Body or hand keypoint data:
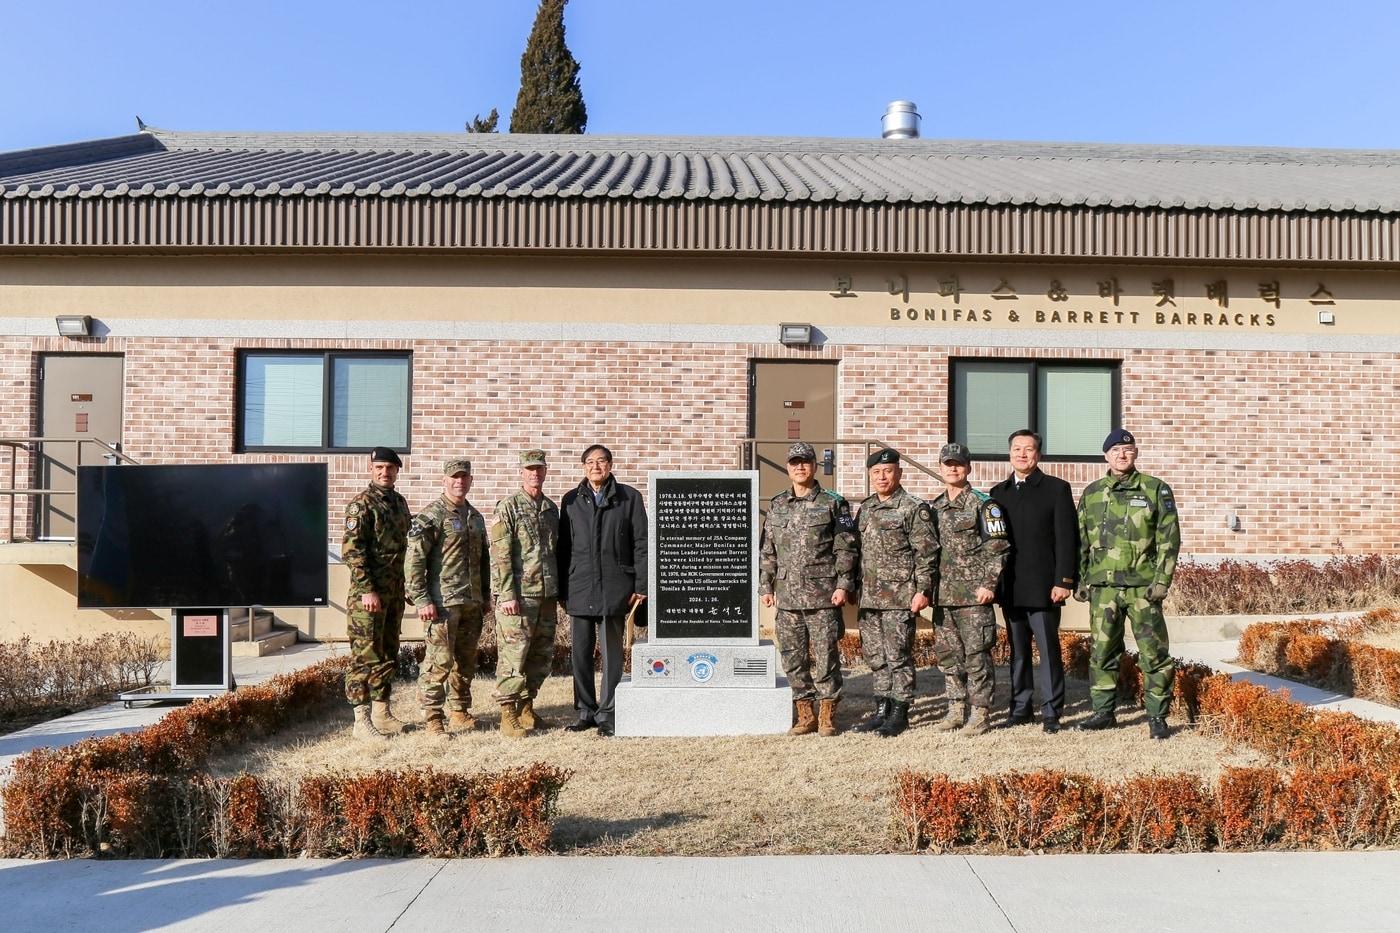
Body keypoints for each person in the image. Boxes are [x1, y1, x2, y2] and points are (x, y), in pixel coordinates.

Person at [1076, 429, 1181, 740]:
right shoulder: (1093, 493)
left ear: (1135, 454)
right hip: (1104, 588)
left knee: (1154, 653)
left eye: (1128, 450)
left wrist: (1162, 581)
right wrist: (1081, 577)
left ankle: (1157, 716)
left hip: (1142, 588)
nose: (1122, 455)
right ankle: (1103, 712)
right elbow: (1081, 540)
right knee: (1102, 651)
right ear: (1106, 456)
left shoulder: (1155, 490)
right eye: (1115, 451)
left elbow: (1168, 540)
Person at [759, 441, 859, 737]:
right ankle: (805, 714)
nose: (800, 467)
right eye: (794, 462)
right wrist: (766, 585)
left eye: (805, 461)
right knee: (792, 657)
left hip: (823, 596)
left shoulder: (834, 503)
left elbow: (846, 548)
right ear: (788, 468)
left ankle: (827, 715)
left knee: (826, 655)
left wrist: (843, 584)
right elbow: (768, 551)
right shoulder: (777, 505)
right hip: (788, 597)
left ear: (815, 466)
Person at [990, 430, 1077, 734]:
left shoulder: (1056, 489)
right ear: (1009, 453)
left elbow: (1068, 540)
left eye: (1029, 449)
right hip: (1012, 586)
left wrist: (1064, 580)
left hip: (1045, 588)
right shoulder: (997, 493)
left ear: (1038, 454)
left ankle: (1051, 711)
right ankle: (1020, 707)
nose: (1022, 454)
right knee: (1018, 651)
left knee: (1049, 652)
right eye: (1017, 449)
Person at [558, 444, 648, 738]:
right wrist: (562, 586)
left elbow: (641, 544)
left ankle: (608, 712)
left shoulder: (629, 498)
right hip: (579, 585)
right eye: (590, 462)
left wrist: (641, 585)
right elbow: (563, 547)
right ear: (583, 467)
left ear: (610, 465)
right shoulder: (570, 500)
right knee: (580, 653)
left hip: (615, 585)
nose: (596, 466)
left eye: (601, 461)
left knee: (611, 653)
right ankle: (586, 710)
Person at [852, 448, 939, 738]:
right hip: (870, 597)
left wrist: (922, 590)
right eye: (876, 472)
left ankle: (900, 711)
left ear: (899, 473)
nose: (882, 477)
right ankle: (882, 708)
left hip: (899, 597)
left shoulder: (913, 508)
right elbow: (858, 553)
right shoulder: (865, 509)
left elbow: (926, 553)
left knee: (898, 655)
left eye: (887, 471)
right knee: (876, 656)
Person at [927, 443, 1010, 737]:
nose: (953, 468)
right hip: (943, 597)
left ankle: (980, 712)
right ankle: (955, 708)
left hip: (974, 598)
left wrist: (989, 585)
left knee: (977, 657)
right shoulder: (933, 508)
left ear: (968, 468)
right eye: (948, 464)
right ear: (940, 468)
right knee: (949, 657)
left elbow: (998, 548)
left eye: (958, 464)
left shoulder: (985, 505)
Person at [406, 458, 491, 740]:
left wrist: (485, 596)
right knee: (438, 662)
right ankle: (433, 718)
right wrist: (421, 598)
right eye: (454, 477)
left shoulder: (475, 517)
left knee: (465, 661)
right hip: (442, 603)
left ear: (470, 481)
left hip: (471, 601)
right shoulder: (431, 516)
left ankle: (460, 711)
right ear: (444, 480)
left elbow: (484, 562)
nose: (460, 482)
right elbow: (415, 559)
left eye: (464, 477)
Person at [342, 446, 413, 741]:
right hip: (368, 597)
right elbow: (352, 552)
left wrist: (407, 584)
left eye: (390, 468)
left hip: (394, 592)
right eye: (379, 468)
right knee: (365, 654)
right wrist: (367, 589)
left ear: (398, 471)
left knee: (387, 651)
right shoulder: (362, 505)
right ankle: (361, 720)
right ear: (371, 470)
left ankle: (382, 712)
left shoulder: (399, 502)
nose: (385, 473)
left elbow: (406, 548)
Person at [490, 448, 561, 739]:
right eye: (530, 469)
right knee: (513, 656)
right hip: (518, 597)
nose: (535, 474)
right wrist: (506, 594)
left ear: (545, 471)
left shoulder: (550, 509)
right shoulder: (507, 507)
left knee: (540, 655)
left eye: (539, 469)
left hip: (546, 595)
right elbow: (501, 554)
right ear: (521, 472)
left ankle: (526, 707)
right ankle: (508, 713)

EXERCISE BRIEF:
For the entries above, return an exact copy that omits the images.

RESULT FOR THIS EXERCISE:
Body keypoints for each person in the image. Boxes are [x1, y1, x2, y2] and points are (x, y), in pixel coordinates.

Person at [1076, 429, 1181, 740]:
right shoulder: (1093, 493)
left ear: (1135, 454)
right hip: (1104, 588)
left knee: (1154, 653)
left eye: (1128, 450)
left wrist: (1162, 581)
right wrist: (1081, 577)
left ankle: (1157, 716)
left hip: (1142, 588)
nose: (1122, 455)
right ankle: (1103, 712)
right elbow: (1081, 540)
right knee: (1102, 651)
right ear: (1106, 456)
left shoulder: (1155, 490)
right eye: (1115, 451)
left elbow: (1168, 540)
Person at [759, 441, 859, 737]:
right ankle: (805, 714)
nose: (800, 467)
right eye: (794, 462)
right wrist: (766, 585)
left eye: (805, 461)
right knee: (792, 657)
left hip: (823, 596)
left shoulder: (834, 503)
left elbow: (846, 548)
right ear: (788, 468)
left ankle: (827, 715)
left knee: (826, 655)
left wrist: (843, 584)
right elbow: (768, 551)
right shoulder: (777, 505)
right hip: (788, 597)
left ear: (815, 466)
Person at [990, 430, 1077, 734]:
left shoulder: (1056, 489)
right ear: (1009, 453)
left elbow: (1068, 540)
left eye: (1029, 449)
right hip: (1012, 586)
left wrist: (1064, 580)
left hip: (1045, 588)
right shoulder: (997, 493)
left ear: (1038, 454)
left ankle: (1051, 711)
right ankle: (1020, 707)
nose: (1022, 454)
right knee: (1018, 651)
left knee: (1049, 652)
right eye: (1017, 449)
Person at [558, 444, 648, 738]:
right wrist: (562, 586)
left elbow: (641, 544)
left ankle: (608, 712)
left shoulder: (629, 498)
right hip: (579, 585)
right eye: (590, 462)
left wrist: (641, 585)
right elbow: (563, 547)
right ear: (583, 467)
left ear: (610, 465)
right shoulder: (570, 500)
right knee: (580, 653)
left hip: (615, 585)
nose: (596, 466)
left eye: (601, 461)
left knee: (611, 653)
right ankle: (586, 710)
Person at [852, 448, 939, 738]:
right hip: (870, 597)
left wrist: (922, 590)
right eye: (876, 472)
left ankle: (900, 711)
left ear: (899, 473)
nose: (882, 477)
right ankle: (882, 708)
left hip: (899, 597)
left shoulder: (913, 508)
right elbow: (858, 553)
right shoulder: (865, 509)
left elbow: (926, 553)
left knee: (898, 655)
left eye: (887, 471)
right knee: (876, 656)
Person at [927, 443, 1010, 737]:
nose: (953, 468)
right hip: (943, 597)
left ankle: (980, 712)
right ankle: (955, 708)
left hip: (974, 598)
left wrist: (989, 585)
left knee: (977, 657)
right shoulder: (933, 508)
left ear: (968, 468)
right eye: (948, 464)
right ear: (940, 468)
right knee: (949, 657)
left elbow: (998, 548)
left eye: (958, 464)
left shoulder: (985, 505)
Person at [406, 458, 491, 740]:
left wrist: (485, 596)
right knee: (438, 662)
right ankle: (433, 718)
right wrist: (421, 598)
right eye: (454, 477)
left shoulder: (475, 517)
left knee: (465, 661)
right hip: (442, 603)
left ear: (470, 481)
left hip: (471, 601)
right shoulder: (431, 516)
left ankle: (460, 711)
right ear: (444, 480)
left elbow: (484, 562)
nose: (460, 482)
right elbow: (415, 559)
left eye: (464, 477)
Person at [342, 446, 413, 741]:
right hip: (368, 597)
right elbow: (352, 552)
left wrist: (407, 584)
left eye: (390, 468)
left hip: (394, 592)
right eye: (379, 468)
right knee: (365, 654)
right wrist: (367, 589)
left ear: (398, 471)
left knee: (387, 651)
right shoulder: (362, 505)
right ankle: (361, 720)
right ear: (371, 470)
left ankle: (382, 712)
left shoulder: (399, 502)
nose: (385, 473)
left elbow: (406, 548)
Person at [490, 448, 561, 739]:
right eye: (530, 469)
right knee: (513, 656)
right hip: (518, 597)
nose: (535, 474)
right wrist: (506, 594)
left ear: (545, 471)
left shoulder: (550, 509)
right shoulder: (507, 507)
left knee: (540, 655)
left eye: (539, 469)
left hip: (546, 595)
right elbow: (501, 554)
right ear: (521, 472)
left ankle: (526, 707)
right ankle: (508, 713)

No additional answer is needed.